— TASK INSTRUCTIONS —
Each line from the one with "right shoulder: (122, 171)" through the end of the records below should be transcribed exactly, and each picture should be skipped.

— SUPPLIED ENTRIES —
****************************************
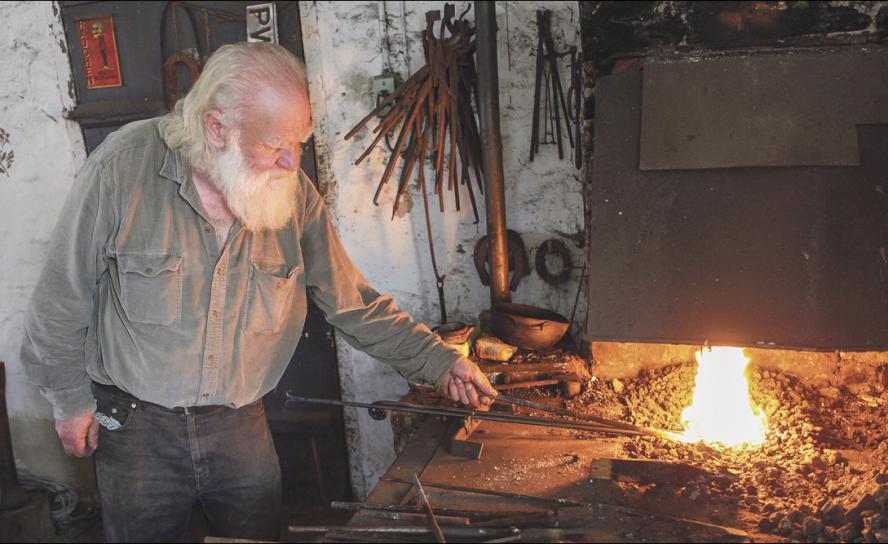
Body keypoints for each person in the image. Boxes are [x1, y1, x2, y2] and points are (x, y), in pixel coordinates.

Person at [21, 42, 496, 542]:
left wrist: (439, 362)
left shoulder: (294, 196)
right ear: (217, 128)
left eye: (300, 141)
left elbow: (353, 302)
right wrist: (70, 402)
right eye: (276, 143)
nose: (293, 162)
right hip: (138, 427)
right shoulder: (122, 171)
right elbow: (60, 298)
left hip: (240, 424)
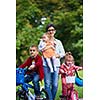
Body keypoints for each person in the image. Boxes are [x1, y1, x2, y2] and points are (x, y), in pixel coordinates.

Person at [38, 24, 65, 100]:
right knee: (47, 83)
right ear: (47, 32)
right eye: (49, 30)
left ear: (55, 31)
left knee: (55, 84)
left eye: (52, 30)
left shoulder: (58, 42)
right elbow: (39, 50)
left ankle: (51, 98)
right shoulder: (43, 40)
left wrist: (57, 55)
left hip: (56, 65)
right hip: (46, 65)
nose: (51, 31)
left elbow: (63, 53)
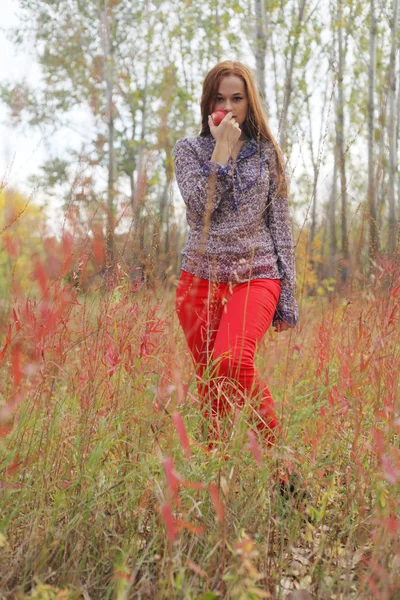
****************************************
— THE COMPLETED TASK —
right shoulder: (122, 171)
right elbow: (60, 298)
left hip: (240, 424)
Body keypoints for each person in the image. Boxes are [x1, y1, x2, y2] and points are (x, y), in pixel coordinates.

Person at [38, 24, 65, 100]:
right knee: (47, 83)
right ear: (47, 32)
right eye: (49, 30)
left ear: (55, 31)
left knee: (55, 84)
left eye: (52, 30)
left shoulder: (58, 42)
right elbow: (39, 50)
left ankle: (51, 98)
right shoulder: (43, 40)
left wrist: (57, 55)
left hip: (56, 65)
right hip: (46, 65)
nose: (51, 31)
left elbow: (63, 53)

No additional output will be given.